“Ah, so!” he breathed.
“The luckless victims of the Basilisk.
There’s Kay, the poor lass—all bandaged.
Her child—and Bob Star!” His thin voice became a sort of wail.
“And there’s the keeper —ill. Unconscious, it looks.
And John Star lifting her to a higher place.
Ah, frightful death is hovering near them all.”
He caught a sobbing breath.
“Aye, and now I see those three scoundrels from the New Moon.
Hannas and Brelekko and John Comaine.
They are playing some dice game—all but Comaine.
And the little gambler, Abel Davian, is with them—still with his book and his mortal calculator.
Playing their blessed lives away, for pebbles, while wicked death creeps down upon them!”
His quivering fingers caught the girl’s arm.

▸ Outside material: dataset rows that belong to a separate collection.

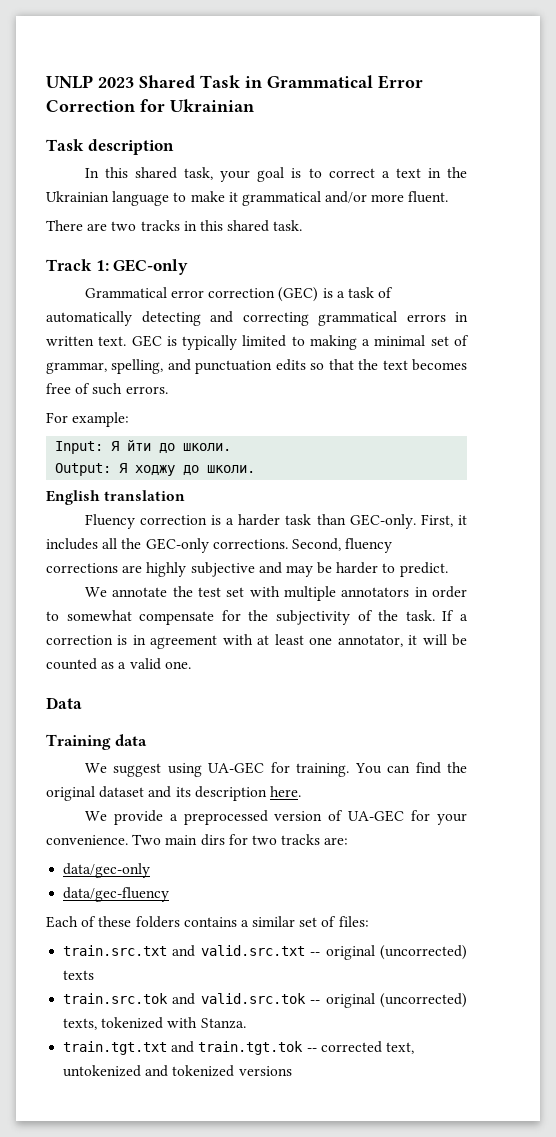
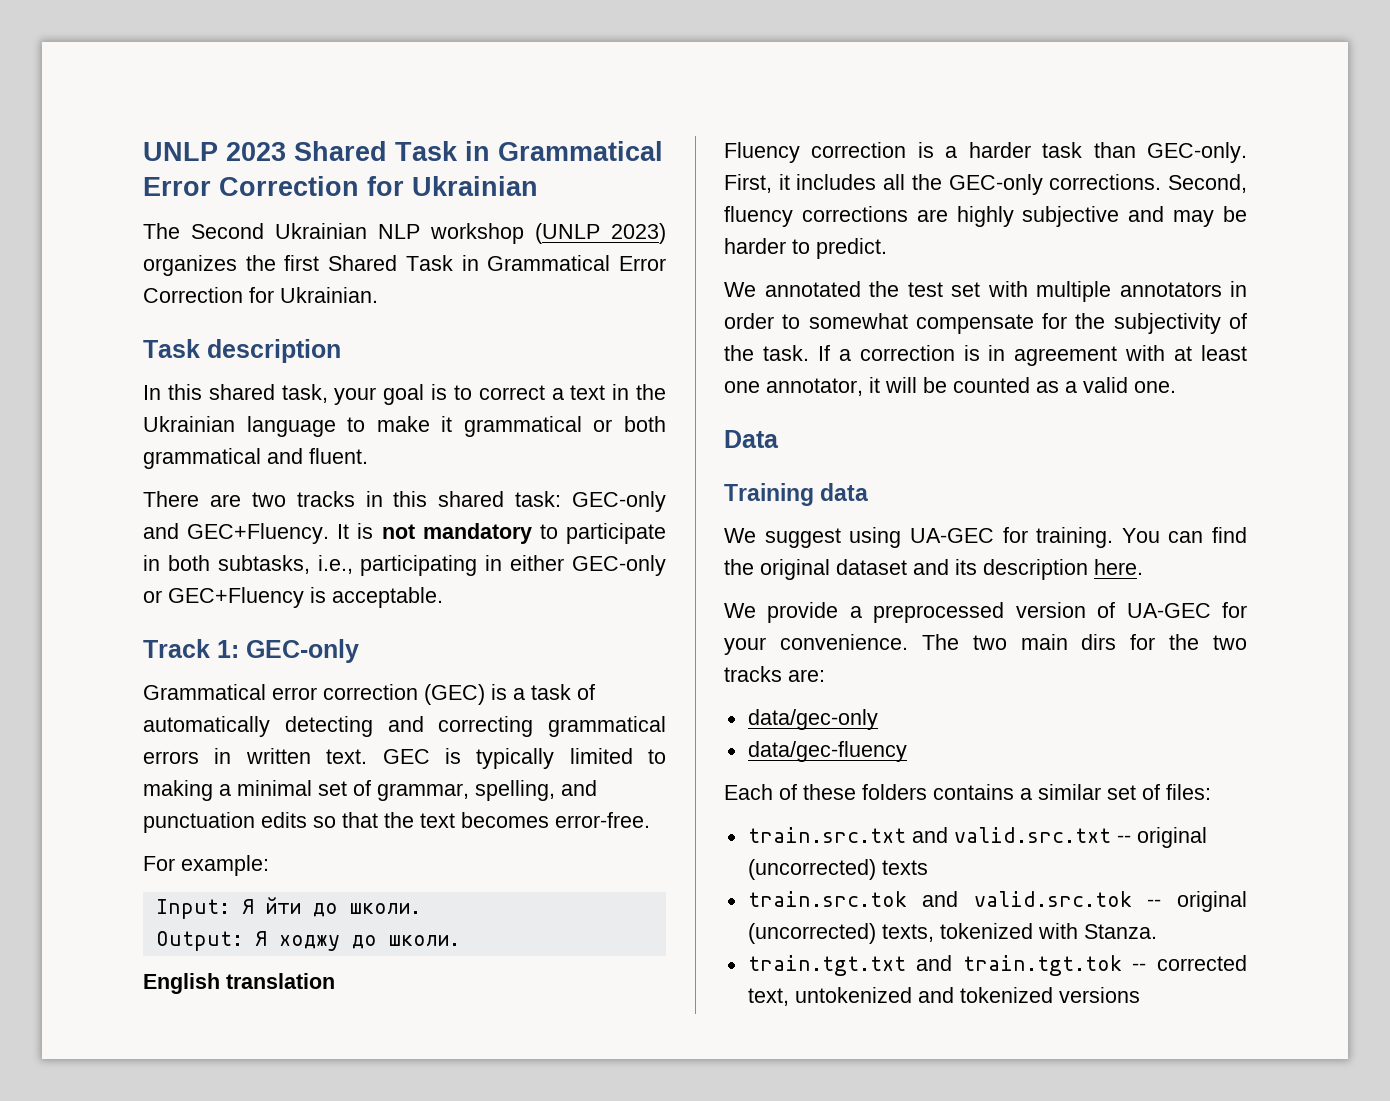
(254, 105) none -> [143,223,666,244] [143,255,666,276] [143,287,378,303] // The Second Ukrainian NLP workshop (UNLP 2023) organizes the first Shared Task in Grammatical Error Correction for Ukrainian.
[325,191,405,203] and/or more -> [593,416,666,432] [143,448,303,469] or both grammatical and
[273,220,303,231] task. -> [515,491,666,512] [143,523,666,544] [143,555,666,576] [143,587,443,608] task: GEC-only and GEC+Fluency. It is not mandatory to participate in both subtasks, i.e., participating in either GEC-only or GEC+Fluency is acceptable.
[46,383,168,395] free of such errors. -> [555,812,650,828] error-free.
[112,587,168,597] annotate -> [764,281,861,297] annotated
[132,834,162,845] Two -> [921,634,1007,650] The two
(248, 839) none -> [1169,634,1200,650] the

“You must set them back on Earth,” he gasped. “And quickly— before they all perish!”
But she shook her head. “I can’t do it,” she said helplessly.
“That barrier field is almost as good as mine.
It takes all the power we have to drive a search field through it.
We can’t get through with a refractor field—not to pick up even one of them.”
Chan Derron was beside her, breathless.
“Then, Stella,” he demanded, “can you set me on the rock?”
“No,” she told him.
“That’s as impossible as lifting them away.
But why?”
His dark-stained eyes were narrowed and savage.
“I think the Basilisk is there on the rock—hiding inside that barrier field and watching his victims die,” he said grimly.
“I’m going after him.
If you can’t set me on the rock, drop me as near it as you can.”
“Into that dreadful sea.”
Her eyes were dark with concern.
“Chan, you’ll be killed!”
“Thanks, Stella.”
He grinned at her, very briefly.
“But I think the Basilisk is one of those people on the rock—and I have one clue to his identity.
I’m going to test it—if there’s time enough.
Won’t you help?“
“I’ll help.”
A brief light shone in her eyes and was extinguished with dread.
“Go to the other end of the room. Beyond the range of my barrier field. And—” her voice caught. “Goodbye, Chan!”
He was already striding away.
“Aye, farewell,” Giles Habibula called after him.
“My grandson!”
At the other end of the long, dusky control room, Chan Derron paused and raised his hand.
The girl looked at him for a moment, and then turned very suddenly to the little box beside her.
A savage, penetrating vibration throbbed through all Chan’s body.
The girl and old Habibula and the strange room were all whipped away.
He was flung through frigid blackness, into a world of yellow-green mist.
Green-winged horror flapped and screamed beside him.
He fell through the haze, toward the dark flat sea where larger creatures plunged now and again above the oily surface.
The geopellor could have checked him, but still he dived, because he thought the Basilisk might be watching from the rock.